The scientists found similar results using a derivative of
tamoxifen in rat models.
Phase I studies in breast cancer patients have begun
to test the feasibility and safety of the procedure. Among
the potential side effects that Sukumar's team, headed by
Vered Stearns, breast cancer specialist at the Kimmel
Cancer Center, will be studying in the trial are pain,
inflammation and changes in the structure of the duct
network. Other areas for study include image-guided
injections that could be rigged as "duct-detectors" to help
pinpoint early lesions, as well as different chemotherapy
drugs and dosing schedules.
More than 200,000 cases of breast cancer are diagnosed
in the United States annually. DCIS accounts for 20 percent
to 40 percent of these cases, according to researchers.

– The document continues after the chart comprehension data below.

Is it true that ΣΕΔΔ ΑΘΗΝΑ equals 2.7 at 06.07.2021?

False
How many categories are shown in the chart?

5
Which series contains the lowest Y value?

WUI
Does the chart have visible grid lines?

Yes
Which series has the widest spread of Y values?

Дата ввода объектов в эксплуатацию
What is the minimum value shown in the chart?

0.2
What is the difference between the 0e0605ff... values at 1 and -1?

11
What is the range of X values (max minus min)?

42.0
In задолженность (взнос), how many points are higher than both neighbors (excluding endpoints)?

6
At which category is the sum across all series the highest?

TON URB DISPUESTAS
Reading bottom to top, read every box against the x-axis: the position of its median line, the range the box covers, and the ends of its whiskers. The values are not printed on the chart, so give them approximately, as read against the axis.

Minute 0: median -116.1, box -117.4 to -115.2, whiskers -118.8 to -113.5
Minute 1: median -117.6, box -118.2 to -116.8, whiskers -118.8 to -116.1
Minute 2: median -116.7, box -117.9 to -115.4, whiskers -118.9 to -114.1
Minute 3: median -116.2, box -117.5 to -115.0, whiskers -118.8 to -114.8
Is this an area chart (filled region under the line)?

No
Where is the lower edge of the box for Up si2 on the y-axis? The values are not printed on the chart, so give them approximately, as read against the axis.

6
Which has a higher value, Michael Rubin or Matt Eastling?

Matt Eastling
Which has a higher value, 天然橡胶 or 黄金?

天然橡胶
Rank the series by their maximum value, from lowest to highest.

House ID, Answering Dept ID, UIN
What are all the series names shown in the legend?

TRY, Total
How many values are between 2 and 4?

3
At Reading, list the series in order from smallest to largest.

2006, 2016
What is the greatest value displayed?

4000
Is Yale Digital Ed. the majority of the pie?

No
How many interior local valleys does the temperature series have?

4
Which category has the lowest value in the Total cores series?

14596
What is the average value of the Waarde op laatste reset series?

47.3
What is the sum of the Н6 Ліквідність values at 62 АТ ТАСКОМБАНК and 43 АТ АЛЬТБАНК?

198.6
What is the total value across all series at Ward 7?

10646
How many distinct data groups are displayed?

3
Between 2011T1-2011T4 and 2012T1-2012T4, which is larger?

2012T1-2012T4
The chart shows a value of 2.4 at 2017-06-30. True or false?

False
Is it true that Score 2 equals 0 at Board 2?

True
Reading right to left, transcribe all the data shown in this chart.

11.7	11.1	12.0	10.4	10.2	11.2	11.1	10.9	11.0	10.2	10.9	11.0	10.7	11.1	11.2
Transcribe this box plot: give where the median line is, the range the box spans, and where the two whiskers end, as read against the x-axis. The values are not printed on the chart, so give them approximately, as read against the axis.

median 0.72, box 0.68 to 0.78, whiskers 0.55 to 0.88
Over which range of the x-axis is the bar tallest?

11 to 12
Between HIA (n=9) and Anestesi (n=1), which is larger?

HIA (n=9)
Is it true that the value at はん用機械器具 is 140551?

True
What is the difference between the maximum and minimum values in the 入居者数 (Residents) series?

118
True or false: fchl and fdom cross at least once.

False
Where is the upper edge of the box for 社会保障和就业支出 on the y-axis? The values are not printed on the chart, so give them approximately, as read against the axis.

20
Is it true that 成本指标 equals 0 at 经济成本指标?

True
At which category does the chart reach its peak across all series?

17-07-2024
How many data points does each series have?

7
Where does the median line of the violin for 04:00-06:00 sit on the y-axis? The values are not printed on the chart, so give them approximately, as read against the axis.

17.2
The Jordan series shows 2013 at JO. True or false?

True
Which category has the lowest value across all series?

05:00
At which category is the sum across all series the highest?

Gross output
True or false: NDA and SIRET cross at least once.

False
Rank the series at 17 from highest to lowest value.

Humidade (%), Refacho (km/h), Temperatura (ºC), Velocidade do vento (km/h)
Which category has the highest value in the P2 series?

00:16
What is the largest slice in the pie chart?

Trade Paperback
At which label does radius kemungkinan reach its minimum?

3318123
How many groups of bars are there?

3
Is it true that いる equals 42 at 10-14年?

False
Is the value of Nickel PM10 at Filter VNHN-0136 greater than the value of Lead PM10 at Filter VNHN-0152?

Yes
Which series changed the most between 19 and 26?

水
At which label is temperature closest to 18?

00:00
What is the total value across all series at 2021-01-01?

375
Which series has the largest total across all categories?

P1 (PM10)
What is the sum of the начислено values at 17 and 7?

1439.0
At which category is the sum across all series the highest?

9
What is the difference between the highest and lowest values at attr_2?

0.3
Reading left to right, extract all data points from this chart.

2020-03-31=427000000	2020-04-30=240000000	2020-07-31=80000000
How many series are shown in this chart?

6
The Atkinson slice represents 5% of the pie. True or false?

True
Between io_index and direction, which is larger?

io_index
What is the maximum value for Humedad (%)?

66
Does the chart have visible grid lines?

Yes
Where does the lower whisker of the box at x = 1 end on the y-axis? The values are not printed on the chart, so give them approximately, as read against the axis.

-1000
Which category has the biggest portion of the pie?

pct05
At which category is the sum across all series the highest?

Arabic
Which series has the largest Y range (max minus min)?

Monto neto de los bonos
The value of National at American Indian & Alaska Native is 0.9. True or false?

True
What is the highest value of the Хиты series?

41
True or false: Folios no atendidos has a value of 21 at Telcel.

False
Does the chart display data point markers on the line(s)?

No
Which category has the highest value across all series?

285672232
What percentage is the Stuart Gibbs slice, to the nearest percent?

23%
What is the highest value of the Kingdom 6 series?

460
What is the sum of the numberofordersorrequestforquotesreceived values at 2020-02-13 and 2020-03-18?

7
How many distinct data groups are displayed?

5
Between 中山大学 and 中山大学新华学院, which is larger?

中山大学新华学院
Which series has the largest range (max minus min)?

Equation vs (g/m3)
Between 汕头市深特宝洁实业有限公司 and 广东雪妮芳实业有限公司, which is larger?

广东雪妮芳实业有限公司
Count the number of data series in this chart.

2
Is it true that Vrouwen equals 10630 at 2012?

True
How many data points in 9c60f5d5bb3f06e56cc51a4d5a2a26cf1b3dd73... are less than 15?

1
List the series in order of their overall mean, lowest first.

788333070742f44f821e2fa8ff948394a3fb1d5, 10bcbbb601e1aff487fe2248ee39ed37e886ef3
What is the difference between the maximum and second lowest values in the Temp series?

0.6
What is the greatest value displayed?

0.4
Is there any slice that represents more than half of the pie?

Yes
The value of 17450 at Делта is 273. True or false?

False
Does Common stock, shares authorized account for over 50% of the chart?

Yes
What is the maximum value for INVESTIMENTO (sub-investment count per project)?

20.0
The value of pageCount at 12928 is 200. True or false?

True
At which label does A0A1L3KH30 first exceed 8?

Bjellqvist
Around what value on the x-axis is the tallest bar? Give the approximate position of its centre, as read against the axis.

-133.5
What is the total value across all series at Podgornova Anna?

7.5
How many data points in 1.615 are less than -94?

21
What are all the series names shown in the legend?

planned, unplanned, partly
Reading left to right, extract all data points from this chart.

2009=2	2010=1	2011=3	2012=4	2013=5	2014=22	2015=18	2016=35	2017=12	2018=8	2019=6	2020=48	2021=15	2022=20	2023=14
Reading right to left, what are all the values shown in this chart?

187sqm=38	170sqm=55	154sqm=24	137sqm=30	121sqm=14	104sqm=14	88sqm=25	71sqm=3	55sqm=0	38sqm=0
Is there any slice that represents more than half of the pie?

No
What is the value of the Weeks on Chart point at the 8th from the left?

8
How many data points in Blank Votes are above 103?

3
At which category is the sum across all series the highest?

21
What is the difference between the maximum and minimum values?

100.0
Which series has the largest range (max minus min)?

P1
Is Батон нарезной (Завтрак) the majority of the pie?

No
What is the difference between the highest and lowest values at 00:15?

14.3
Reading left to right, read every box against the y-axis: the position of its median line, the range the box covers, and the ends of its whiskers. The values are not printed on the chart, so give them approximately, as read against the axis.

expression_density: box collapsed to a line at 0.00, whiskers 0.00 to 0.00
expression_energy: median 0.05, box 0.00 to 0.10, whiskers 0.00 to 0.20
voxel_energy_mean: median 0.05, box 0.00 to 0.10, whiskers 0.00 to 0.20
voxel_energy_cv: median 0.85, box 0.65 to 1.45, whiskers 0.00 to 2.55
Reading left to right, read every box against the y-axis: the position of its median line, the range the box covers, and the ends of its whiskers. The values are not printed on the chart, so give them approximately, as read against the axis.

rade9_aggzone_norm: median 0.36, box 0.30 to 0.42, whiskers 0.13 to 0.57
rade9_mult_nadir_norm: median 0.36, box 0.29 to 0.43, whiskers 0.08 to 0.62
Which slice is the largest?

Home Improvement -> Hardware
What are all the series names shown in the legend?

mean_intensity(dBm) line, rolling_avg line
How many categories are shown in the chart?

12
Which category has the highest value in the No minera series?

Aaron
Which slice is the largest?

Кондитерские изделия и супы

This research was funded by the American Cancer
Society, Department of Defense, Susan G. Komen Foundation
and National Cancer Institute.
Additional authors are Satoshi Murata, from the Shiga
University of Medical Science; and Scott Kominsky, Mustafa
Vali, Zhe Zhang, Elizabeth Garrett-Mayer, Dorian Korz,
David Huso, Sharyn D. Baker, James Barber, Elizabeth Jaffee
and R. Todd Reilly, all of Johns Hopkins.